As Fischer enters information about the driver and vehicle into local and national databases, Conradt dials up one of the more than 2,300 security cameras on campus and focuses on the traffic stop near 19th and Q streets. A minute later, a second car rolls by, going the wrong way down the street.
Fischer alerts officers to the vehicle, but — before they can respond — the driver realizes the mistake and turns down another road.
“We have a number of tools available to help our officers,” Fischer said. “Our goal is to get them accurate information as fast as possible. We’re trained to get it to them in under a minute — though it can be longer for more in depth records.”
Overall, dispatches have access to 29 applications to assist UPD officers. Those include records that range from university systems to and international database ran by Interpol.
It’s shortly before 11:30 p.m. and the campus camera system is about to become the most important tool of the shift.
“I love that this job is never the same twice. There’s always some different call or scenario to assist with. To me that’s fun.”
Zach Fischer, UPD dispatcher
While assisting with another minor traffic stop, Fischer eyes a strange shape in a video feed from a residence hall elevator. He clicks the video and watches as a group of students stumble and sway into an elevator. Two fall, one having to be picked up and assisted into the elevator.
Fischer calls for officers to respond to see if the students are OK.
“That’s the reason we watch the elevator cameras,” Fischer said. “One or maybe more of those students is intoxicated and needs assistance before something bad happens.”
Officers are on scene two minutes later and find the group in a hallway.
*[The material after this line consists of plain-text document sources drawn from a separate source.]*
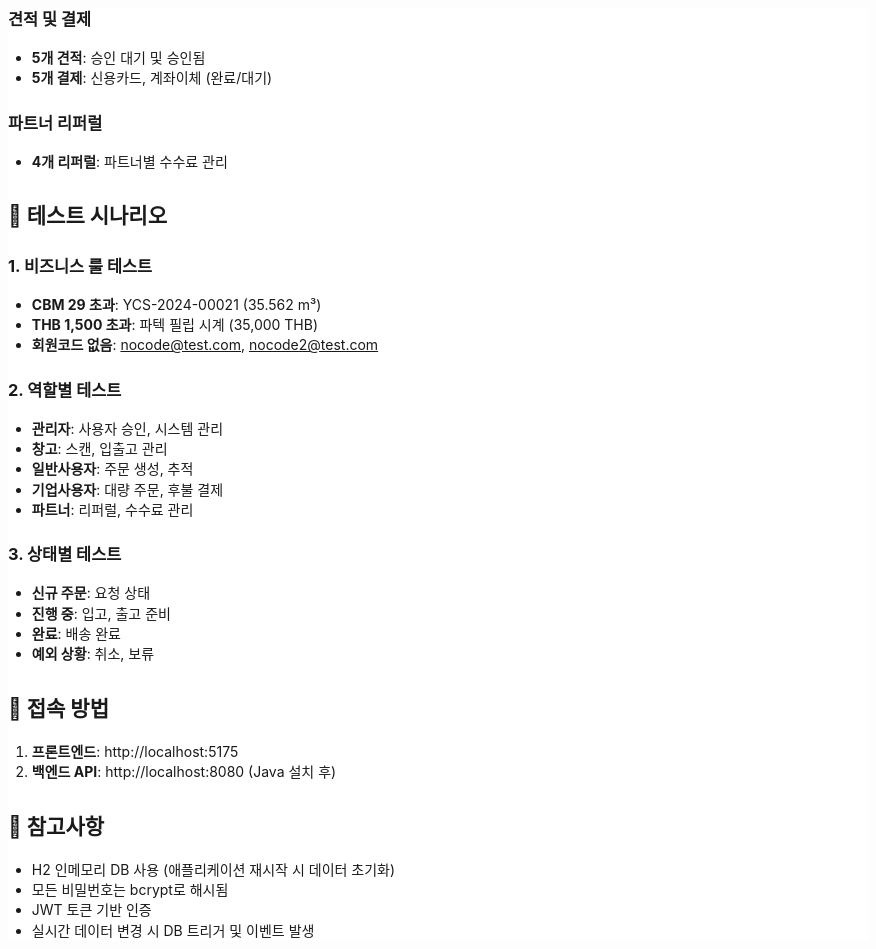 ### 견적 및 결제
- **5개 견적**: 승인 대기 및 승인됨
- **5개 결제**: 신용카드, 계좌이체 (완료/대기)

### 파트너 리퍼럴
- **4개 리퍼럴**: 파트너별 수수료 관리

## 🧪 테스트 시나리오

### 1. 비즈니스 룰 테스트
- **CBM 29 초과**: YCS-2024-00021 (35.562 m³)
- **THB 1,500 초과**: 파텍 필립 시계 (35,000 THB)
- **회원코드 없음**: nocode@test.com, nocode2@test.com

### 2. 역할별 테스트
- **관리자**: 사용자 승인, 시스템 관리
- **창고**: 스캔, 입출고 관리
- **일반사용자**: 주문 생성, 추적
- **기업사용자**: 대량 주문, 후불 결제
- **파트너**: 리퍼럴, 수수료 관리

### 3. 상태별 테스트
- **신규 주문**: 요청 상태
- **진행 중**: 입고, 출고 준비
- **완료**: 배송 완료
- **예외 상황**: 취소, 보류

## 🚀 접속 방법

1. **프론트엔드**: http://localhost:5175
2. **백엔드 API**: http://localhost:8080 (Java 설치 후)

## 📝 참고사항

- H2 인메모리 DB 사용 (애플리케이션 재시작 시 데이터 초기화)
- 모든 비밀번호는 bcrypt로 해시됨
- JWT 토큰 기반 인증
- 실시간 데이터 변경 시 DB 트리거 및 이벤트 발생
By 11:45 p.m., one student is taken into protective custody and four citations for underage drinking are issued.
“We are actively watching numerous cameras on campus during our shifts,” said Spencer Conradt, a third-shift supervisor and dispatcher. “Sometimes we catch things — like (Fischer) once caught someone stealing a car in a garage — but it doesn’t happen often.
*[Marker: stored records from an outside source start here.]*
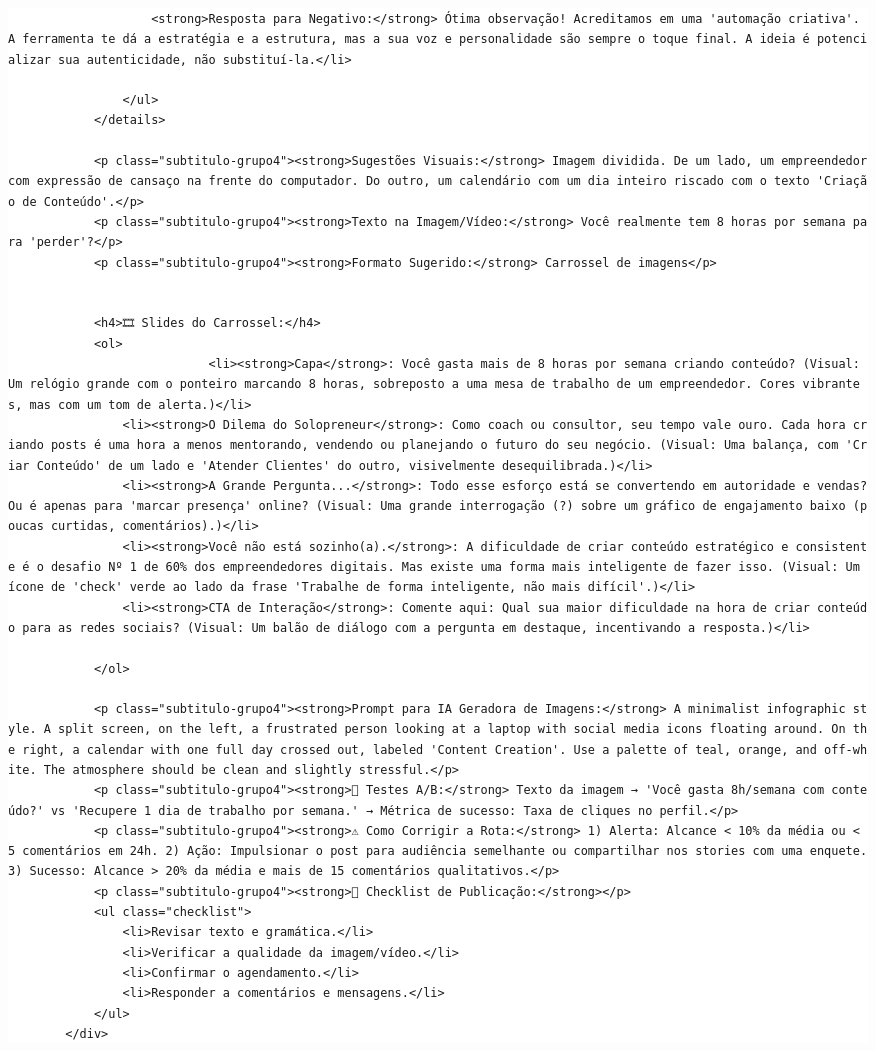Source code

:                         <strong>Resposta para Negativo:</strong> Ótima observação! Acreditamos em uma 'automação criativa'. A ferramenta te dá a estratégia e a estrutura, mas a sua voz e personalidade são sempre o toque final. A ideia é potencializar sua autenticidade, não substituí-la.</li>

                    </ul>
                </details>
            
                <p class="subtitulo-grupo4"><strong>Sugestões Visuais:</strong> Imagem dividida. De um lado, um empreendedor com expressão de cansaço na frente do computador. Do outro, um calendário com um dia inteiro riscado com o texto 'Criação de Conteúdo'.</p>
                <p class="subtitulo-grupo4"><strong>Texto na Imagem/Vídeo:</strong> Você realmente tem 8 horas por semana para 'perder'?</p>
                <p class="subtitulo-grupo4"><strong>Formato Sugerido:</strong> Carrossel de imagens</p>
        
        
                <h4>🎞️ Slides do Carrossel:</h4>
                <ol>
                                <li><strong>Capa</strong>: Você gasta mais de 8 horas por semana criando conteúdo? (Visual: Um relógio grande com o ponteiro marcando 8 horas, sobreposto a uma mesa de trabalho de um empreendedor. Cores vibrantes, mas com um tom de alerta.)</li>
                    <li><strong>O Dilema do Solopreneur</strong>: Como coach ou consultor, seu tempo vale ouro. Cada hora criando posts é uma hora a menos mentorando, vendendo ou planejando o futuro do seu negócio. (Visual: Uma balança, com 'Criar Conteúdo' de um lado e 'Atender Clientes' do outro, visivelmente desequilibrada.)</li>
                    <li><strong>A Grande Pergunta...</strong>: Todo esse esforço está se convertendo em autoridade e vendas? Ou é apenas para 'marcar presença' online? (Visual: Uma grande interrogação (?) sobre um gráfico de engajamento baixo (poucas curtidas, comentários).)</li>
                    <li><strong>Você não está sozinho(a).</strong>: A dificuldade de criar conteúdo estratégico e consistente é o desafio Nº 1 de 60% dos empreendedores digitais. Mas existe uma forma mais inteligente de fazer isso. (Visual: Um ícone de 'check' verde ao lado da frase 'Trabalhe de forma inteligente, não mais difícil'.)</li>
                    <li><strong>CTA de Interação</strong>: Comente aqui: Qual sua maior dificuldade na hora de criar conteúdo para as redes sociais? (Visual: Um balão de diálogo com a pergunta em destaque, incentivando a resposta.)</li>

                </ol>
            
                <p class="subtitulo-grupo4"><strong>Prompt para IA Geradora de Imagens:</strong> A minimalist infographic style. A split screen, on the left, a frustrated person looking at a laptop with social media icons floating around. On the right, a calendar with one full day crossed out, labeled 'Content Creation'. Use a palette of teal, orange, and off-white. The atmosphere should be clean and slightly stressful.</p>
                <p class="subtitulo-grupo4"><strong>🧪 Testes A/B:</strong> Texto da imagem → 'Você gasta 8h/semana com conteúdo?' vs 'Recupere 1 dia de trabalho por semana.' → Métrica de sucesso: Taxa de cliques no perfil.</p>
                <p class="subtitulo-grupo4"><strong>⚠️ Como Corrigir a Rota:</strong> 1) Alerta: Alcance < 10% da média ou < 5 comentários em 24h. 2) Ação: Impulsionar o post para audiência semelhante ou compartilhar nos stories com uma enquete. 3) Sucesso: Alcance > 20% da média e mais de 15 comentários qualitativos.</p>
                <p class="subtitulo-grupo4"><strong>🚀 Checklist de Publicação:</strong></p>
                <ul class="checklist">
                    <li>Revisar texto e gramática.</li>
                    <li>Verificar a qualidade da imagem/vídeo.</li>
                    <li>Confirmar o agendamento.</li>
                    <li>Responder a comentários e mensagens.</li>
                </ul>
            </div>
“It’s just luck of the draw to have it happen tonight.”
Minutes before the 1 a.m. finish of my sit-along — after multiple vehicle stops, report of a suspicious person and smoke alarm generated by a burned pizza — luck strikes again.
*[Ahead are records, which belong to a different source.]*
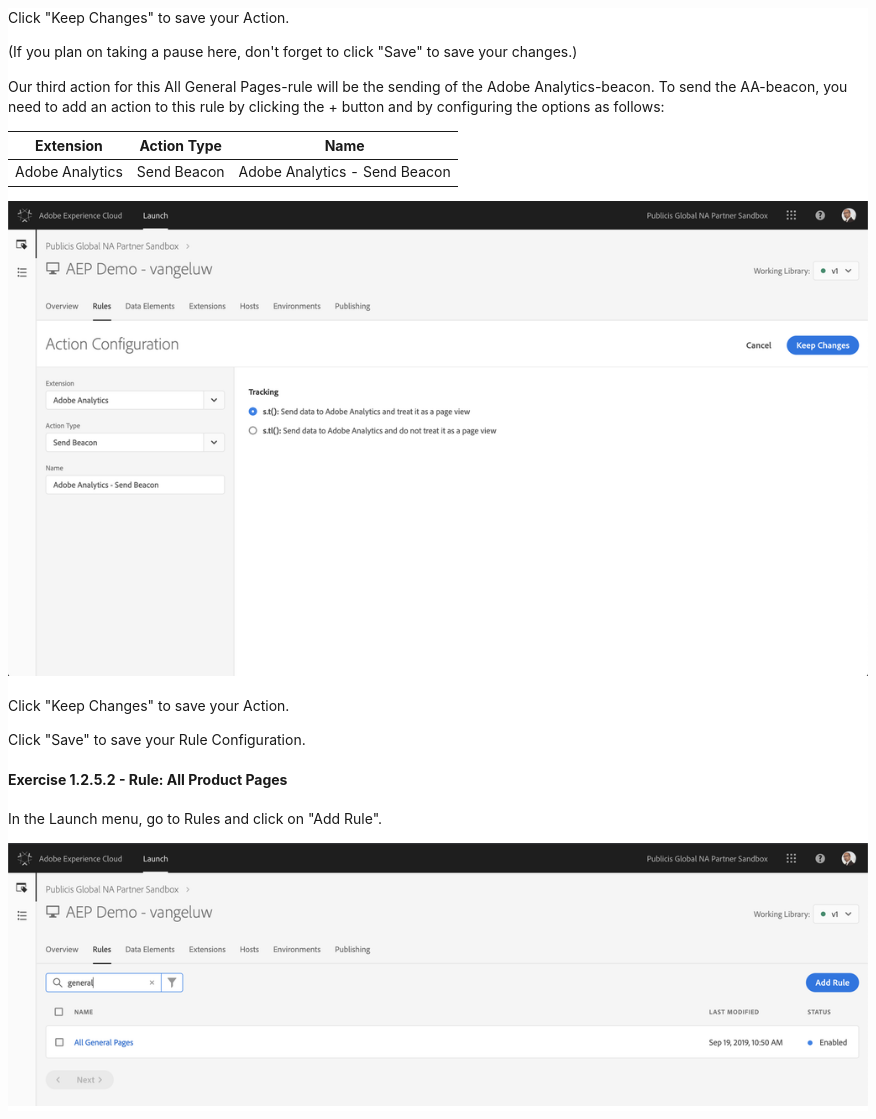 Click "Keep Changes" to save your Action.

(If you plan on taking a pause here, don't forget to click "Save" to save your changes.)

Our third action for this All General Pages-rule will be the sending of the Adobe Analytics-beacon. 
To send the AA-beacon, you need to add an action to this rule by clicking the + button and by configuring the options as follows:

| Extension                   | Action Type      | Name                                    |
|:---------------------------:| :---------------:| :-------------------------------------: |
| Adobe Analytics             | Send Beacon      | Adobe Analytics - Send Beacon           |

![Launch Setup](./images/aasend.png)

Click "Keep Changes" to save your Action.

Click "Save" to save your Rule Configuration.


#### Exercise 1.2.5.2 - Rule: All Product Pages

In the Launch menu, go to Rules and click on "Add Rule".

![Launch Setup](./images/addrule.png)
Eyeing strange motion in a small corner of a screen filled with 16 security camera feeds, Fischer enlarges a single video. There, a car slowly rolls across the top of the 17th and R streets parking garage — home to the University Police — and parks.
“There should not be a car on top of this garage at this time,” Fischer said. “Why would you park there if it’s rainy and there are tons of spaces on other levels?”
As Fischer zooms in on the car, a flame sparks in front of a passenger. In his call to alert officers, Fischer outlines his suspicions — lighter, possibly narcotics, likely marijuana.
Two UPD officer teams respond, approaching the vehicle from different directions. When the car doors open, smoke appears on the screen, floating out of the car.
“Between the smoke and, most likely, the smell, that’s probable cause for a search,” Fischer said.
After a little banter, Conradt congratulates Fischer and the two go back to work helping officers identify the individuals in the car atop the garage and at more traffic stops.
“I love that this job is never the same twice,” Fischer said. “There’s always some different call or scenario to assist with. To me that’s fun.”
And, like the rest of Nebraska’s dispatch team, Fischer and Conradt love being part of the system that protects and serves the campus community.
“We may not know what each night is going to hold, but we know what our mission is,” Conradt said. “And, there’s no better feeling than ending a shift knowing that your work has helped others and also helped officers go home safely.”